When Randall Schleufer and his 19-year-old daughter, Sierra, walked into the recently re-opened Ferguson’s one Sunday in late September, they were doing something they haven’t done in nearly two years of weekly father-daughter breakfasting.
They were returning to a place for a second time.
It had been so long since the two had been at the historic diner near their Garland-area home that the joint had been ravaged by fire and entirely rebuilt. They returned to find a familiar horseshoe-shaped layout. The menu was the same, as far as they could tell, but the place had that new-tile gleam. The movie posters and production photos of Johnny Depp doing his twinkie dance at the bar here haven’t yet been discolored by the southern sun.
At first the idea was just to go to the neighborhood diner to grab breakfast and catch up on the events of the previous week. “Our schedules are so busy,” Randall says, “we live in the same house, but we never see each other.”
That first week, Randall had an eggs Benedict. Sierra doesn’t remember what she had, but it definitely didn’t contain sausage. A taste for links is a new thing for her — something of a survival adaptation. “You can’t hate sausage when you’re eating breakfast [out] every Sunday,” she says.
By the end of the meal, they had decided to make it a weekly thing. Before the second week, they’d hatched a more ambitious plan. Eat Sunday breakfast at a different joint every week.
They developed a restaurant selection criteria:
Those criteria come with certain clarifications and caveats. Local joints that skew toward quick food — Abelardo’s Mexican in the valley, for example — made the list, as did one of the area’s many Rocket cafes. Starbucks, though, did not.
“We really want to hit 100 [places],” Randall says, “but I don’t want to resort to McDonald’s.”
They have stayed mostly local, although they made exceptions for Sheri’s and Denny’s and Perkins.
Perkins is one of a handful of places that has closed its doors since they went. The Hula Hut at Division and Hastings in North Spokane is another. That’s a shame, they say. Hawaiian breakfast — with its Spam and eggs on rice — was one of the more adventurous meals they’ve had.
They credit Abelardo’s with introducing them to huevos rancheros and Italia Trattoria with fish for breakfast — they recommend the salmon hash — and zeppole, little fried donut holes.
Along the way, they’ve developed a distaste for certain types of establishments — Randall: “I almost feel like buffet places are cheating.” — but not all such places. “Hospital buffets are cool, though,” Sierra replies and Randall agrees.
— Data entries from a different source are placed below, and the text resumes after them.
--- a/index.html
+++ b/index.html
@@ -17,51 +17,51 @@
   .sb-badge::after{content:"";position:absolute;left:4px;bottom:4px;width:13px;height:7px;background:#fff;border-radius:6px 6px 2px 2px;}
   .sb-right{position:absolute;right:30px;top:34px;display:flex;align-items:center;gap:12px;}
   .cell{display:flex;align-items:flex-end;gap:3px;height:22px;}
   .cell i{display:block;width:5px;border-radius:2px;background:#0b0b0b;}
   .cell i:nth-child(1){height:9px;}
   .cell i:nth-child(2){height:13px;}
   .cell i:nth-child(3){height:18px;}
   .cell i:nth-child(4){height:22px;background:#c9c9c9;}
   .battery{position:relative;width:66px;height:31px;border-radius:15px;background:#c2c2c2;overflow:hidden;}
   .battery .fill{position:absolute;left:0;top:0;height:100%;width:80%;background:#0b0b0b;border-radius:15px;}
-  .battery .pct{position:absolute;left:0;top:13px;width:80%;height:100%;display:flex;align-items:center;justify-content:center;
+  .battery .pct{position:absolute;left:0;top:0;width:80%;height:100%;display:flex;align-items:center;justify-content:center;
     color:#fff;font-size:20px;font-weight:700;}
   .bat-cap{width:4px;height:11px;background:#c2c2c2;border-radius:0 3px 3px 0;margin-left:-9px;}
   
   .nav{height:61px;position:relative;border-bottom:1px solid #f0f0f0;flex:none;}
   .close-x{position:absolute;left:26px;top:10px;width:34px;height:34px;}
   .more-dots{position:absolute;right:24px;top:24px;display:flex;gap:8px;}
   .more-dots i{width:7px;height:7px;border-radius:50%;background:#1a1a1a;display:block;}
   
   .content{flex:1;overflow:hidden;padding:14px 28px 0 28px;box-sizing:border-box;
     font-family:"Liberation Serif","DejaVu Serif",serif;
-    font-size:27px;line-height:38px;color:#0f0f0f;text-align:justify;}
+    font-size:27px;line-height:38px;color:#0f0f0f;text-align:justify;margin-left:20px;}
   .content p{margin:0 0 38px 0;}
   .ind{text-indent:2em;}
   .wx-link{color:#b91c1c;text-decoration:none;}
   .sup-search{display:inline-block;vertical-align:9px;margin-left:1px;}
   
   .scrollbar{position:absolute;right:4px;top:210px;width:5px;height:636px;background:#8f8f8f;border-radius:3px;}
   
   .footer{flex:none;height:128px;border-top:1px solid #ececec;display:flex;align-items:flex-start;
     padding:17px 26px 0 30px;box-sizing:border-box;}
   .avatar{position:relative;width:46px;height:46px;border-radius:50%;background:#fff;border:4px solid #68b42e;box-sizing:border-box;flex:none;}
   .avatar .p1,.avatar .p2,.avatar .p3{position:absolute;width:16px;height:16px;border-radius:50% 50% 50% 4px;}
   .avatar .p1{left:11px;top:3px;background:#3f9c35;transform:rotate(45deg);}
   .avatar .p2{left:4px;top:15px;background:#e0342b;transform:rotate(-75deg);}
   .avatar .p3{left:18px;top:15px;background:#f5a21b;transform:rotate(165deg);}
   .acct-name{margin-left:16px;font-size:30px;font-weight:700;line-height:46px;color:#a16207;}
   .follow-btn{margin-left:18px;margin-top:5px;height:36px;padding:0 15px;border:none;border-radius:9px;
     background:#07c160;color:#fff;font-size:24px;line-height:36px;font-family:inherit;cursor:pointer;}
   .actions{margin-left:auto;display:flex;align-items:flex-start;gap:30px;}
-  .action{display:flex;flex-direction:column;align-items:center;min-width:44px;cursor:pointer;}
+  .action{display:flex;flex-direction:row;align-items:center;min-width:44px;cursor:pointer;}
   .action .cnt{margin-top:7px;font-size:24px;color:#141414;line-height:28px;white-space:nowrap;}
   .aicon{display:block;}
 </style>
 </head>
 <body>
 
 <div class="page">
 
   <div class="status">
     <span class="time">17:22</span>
They especially like the offerings in the cafeteria at Sacred Heart.
“Sometimes we just crash the buffets at hotels,” Randall says. “Pheasant Hill was a good one,” Sierra says of the Comfort-Inn affiliated establishment off the Pines exit in the Valley. “It was so cheap,” Randall says, “Something like $8 for both of us.”
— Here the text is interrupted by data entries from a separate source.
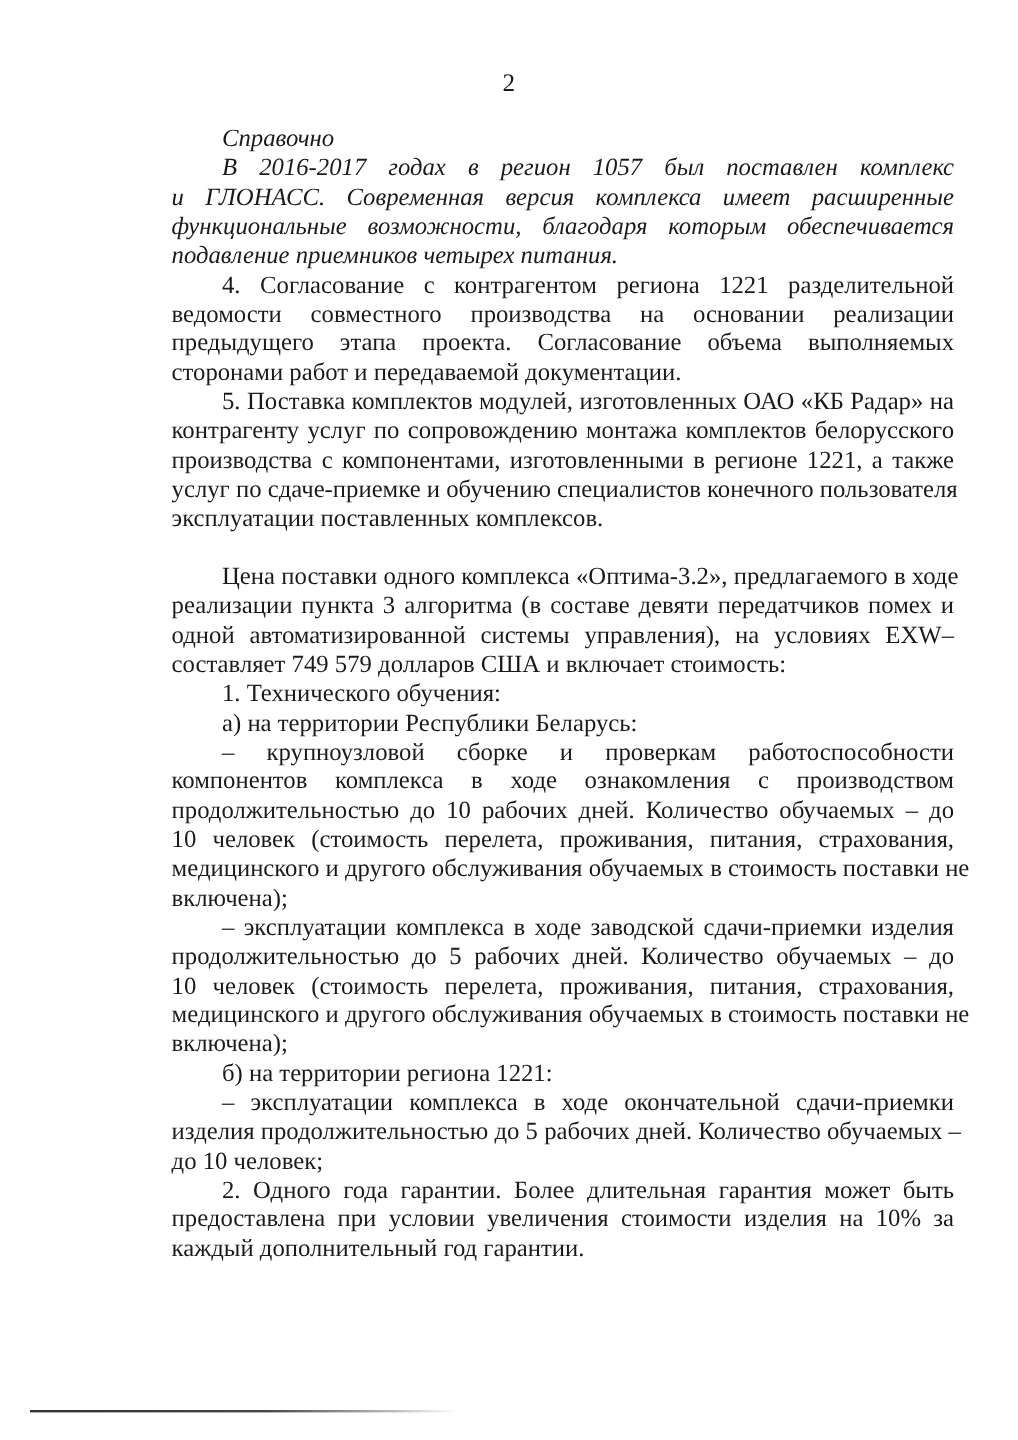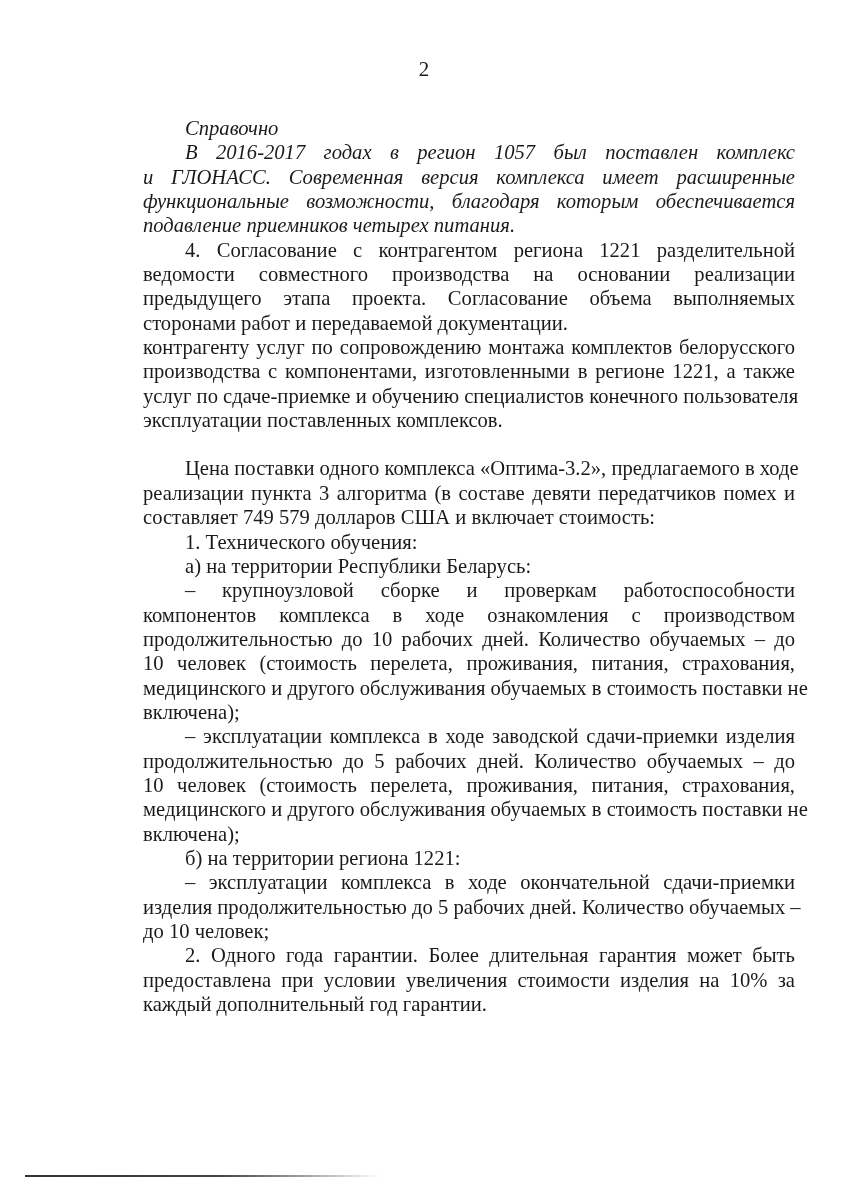--- a/index.html
+++ b/index.html
@@ -4,21 +4,21 @@
 <style>
   html, body { margin: 0; padding: 0; }
   body {
     width: 848px; height: 1200px; background: #ffffff; position: relative; overflow: hidden;
     font-family: "Liberation Serif", "DejaVu Serif", serif; color: #1a1a1a;
   }
   .page-number {
     position: absolute; top: 56px; left: 0; width: 848px; text-align: center;
     font-size: 21px; line-height: 26px;
   }
-  .body-text { position: absolute; left: 143px; top: 116px; width: 652px; }
+  .body-text { position: absolute; left: 143px; top: 104px; width: 652px; }
   .line {
     font-size: 20.6px; line-height: 24.35px; height: 24.35px; white-space: nowrap;
     text-align: justify; text-align-last: justify; overflow: visible;
   }
   .line.last { text-align-last: left; }
   .line.indent { padding-left: 42px; }
   .italic { font-style: italic; }
   .gap { height: 24px; }
   .footer-rule {
     position: absolute; left: 25px; top: 1175px; width: 355px; height: 2px;
@@ -41,31 +41,33 @@
   </div>
 
   <div>
     <div class="line indent">4. Согласование с контрагентом региона 1221 разделительной</div>
     <div class="line">ведомости совместного производства на основании реализации</div>
     <div class="line">предыдущего этапа проекта. Согласование объема выполняемых</div>
     <div class="line last">сторонами работ и передаваемой документации.</div>
   </div>
 
   <div>
+    <div class="line indent">5. Поставка комплектов модулей, изготовленных ОАО «КБ Радар» на</div>
     <div class="line">контрагенту услуг по сопровождению монтажа комплектов белорусского</div>
     <div class="line">производства с компонентами, изготовленными в регионе 1221, а также</div>
     <div class="line">услуг по сдаче-приемке и обучению специалистов конечного пользователя</div>
     <div class="line last">эксплуатации поставленных комплексов.</div>
   </div>
 
   <div class="gap"></div>
 
   <div>
     <div class="line indent">Цена поставки одного комплекса «Оптима-3.2», предлагаемого в ходе</div>
     <div class="line">реализации пункта 3 алгоритма (в составе девяти передатчиков помех и</div>
+    <div class="line">одной автоматизированной системы управления), на условиях EXW–</div>
     <div class="line last">составляет 749 579 долларов США и включает стоимость:</div>
   </div>
 
   <div>
     <div class="line last indent">1. Технического обучения:</div>
     <div class="line last indent">а) на территории Республики Беларусь:</div>
 
     <div class="line indent">– крупноузловой сборке и проверкам работоспособности</div>
     <div class="line">компонентов комплекса в ходе ознакомления с производством</div>
     <div class="line">продолжительностью до 10 рабочих дней. Количество обучаемых – до</div>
They’ve returned to Ferguson’s, a little bit, to reflect and a little bit to plan their next move. The pair have exhausted the local scene completely. They’ll either have to increase their perimeter or wait for a new joint to open.
During the meal, talk turns more concretely to the future.
Sierra is looking to move to Seattle to attend the University of Washington. Randal, 42, a games programmer and animator, asks if she’s decided what she wants to study.
R: You’re still on that?
S: “Yesss, I’m still on that.”
R: “I mean, it’s not a bad thing. Neurobiology is serious.”
S: “Well, you don’t start out on Neurobiology. You do just Biology first.”
Randall allows the deflection for a few moments, then returns to the question: “But really, why neuroscience?”
“You can’t ask me the big questions after that many hashbrowns,” Sierra replies, but then she settles upon a nice, clean, SAT-level analogy: Neurobiology is a way of understanding our minds that feels like a scientific step forward from psychology, she says, “I see it as being akin to how chemistry was born from alchemy.” She actually says, “akin.”
This answer impresses Randall, and the two return to talking about food.